Your work, obviously, may be disliked by many Egyptologists, ...

February 13, 2008 By gizadev
    That's also a very interesting question. On those occasions that I've talked publicly about my hypothesis as distinct from, say, Chris Dunn's, I've been surprised that so little opposition to my idea has come from the Christian or Jewish communities, for example. I've received less than enthusiastic responses from some of those that one might call "New Age", but in those cases I've noted that the opposition is largely due to a misunderstanding of what I'm actually saying. Some of these people think I'm maintaining my position dogmatically, whereas anyone who has read my books will note I take great care to call it nothing more than a "hypothesis", and one which I myself find uncomfortable, largely since it challenges so much current scientific orthodoxy.

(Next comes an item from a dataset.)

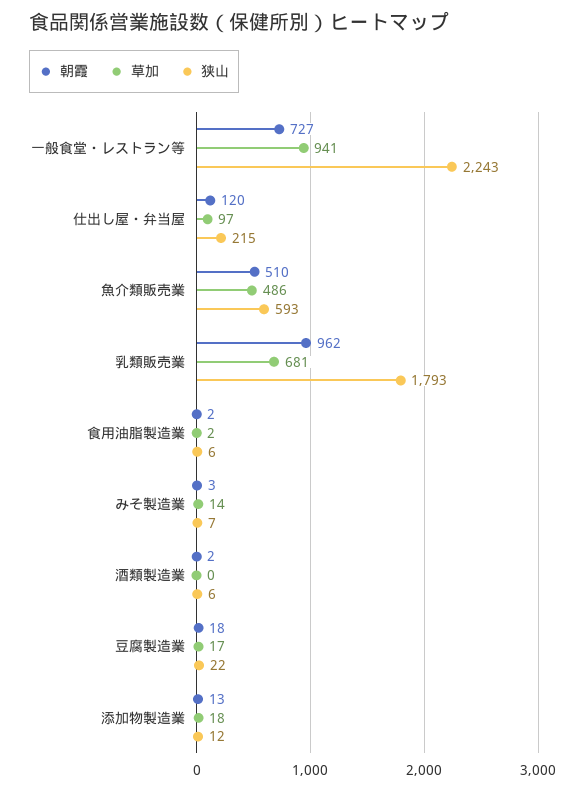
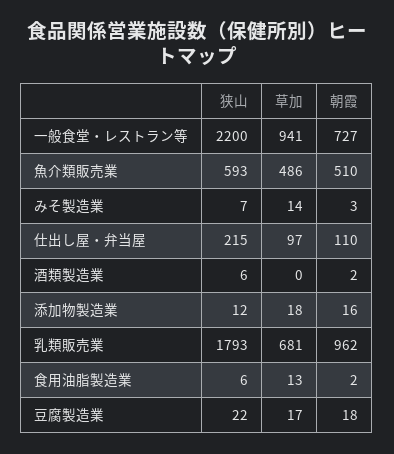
狭山, 一般食堂・レストラン等: 2243 -> 2200
朝霞, 仕出し屋・弁当屋: 120 -> 110
草加, 食用油脂製造業: 2 -> 13
朝霞, 添加物製造業: 13 -> 16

    As for what I would say to them, I suppose I would say two things. First, they are right to be skeptical. One should maintain skepticism with any hypothesis, Chris Dunn's, my own, or anyone else's. However, I would also point out that I am trying to take seriously the implications suggested in some ancient texts, of the existence of a very sophisticated and weaponized technology. And the Great Pyramid, seen from that point of view, DOES possess an almost endless catalogue of amazing physical correspondences, and moreover, precision tolerances that one would associate with high technology and weaponry. So it seemed reasonable to me to look there for an entrance into exploring the wider issue of an ancient and sophisticated military technology and warfare.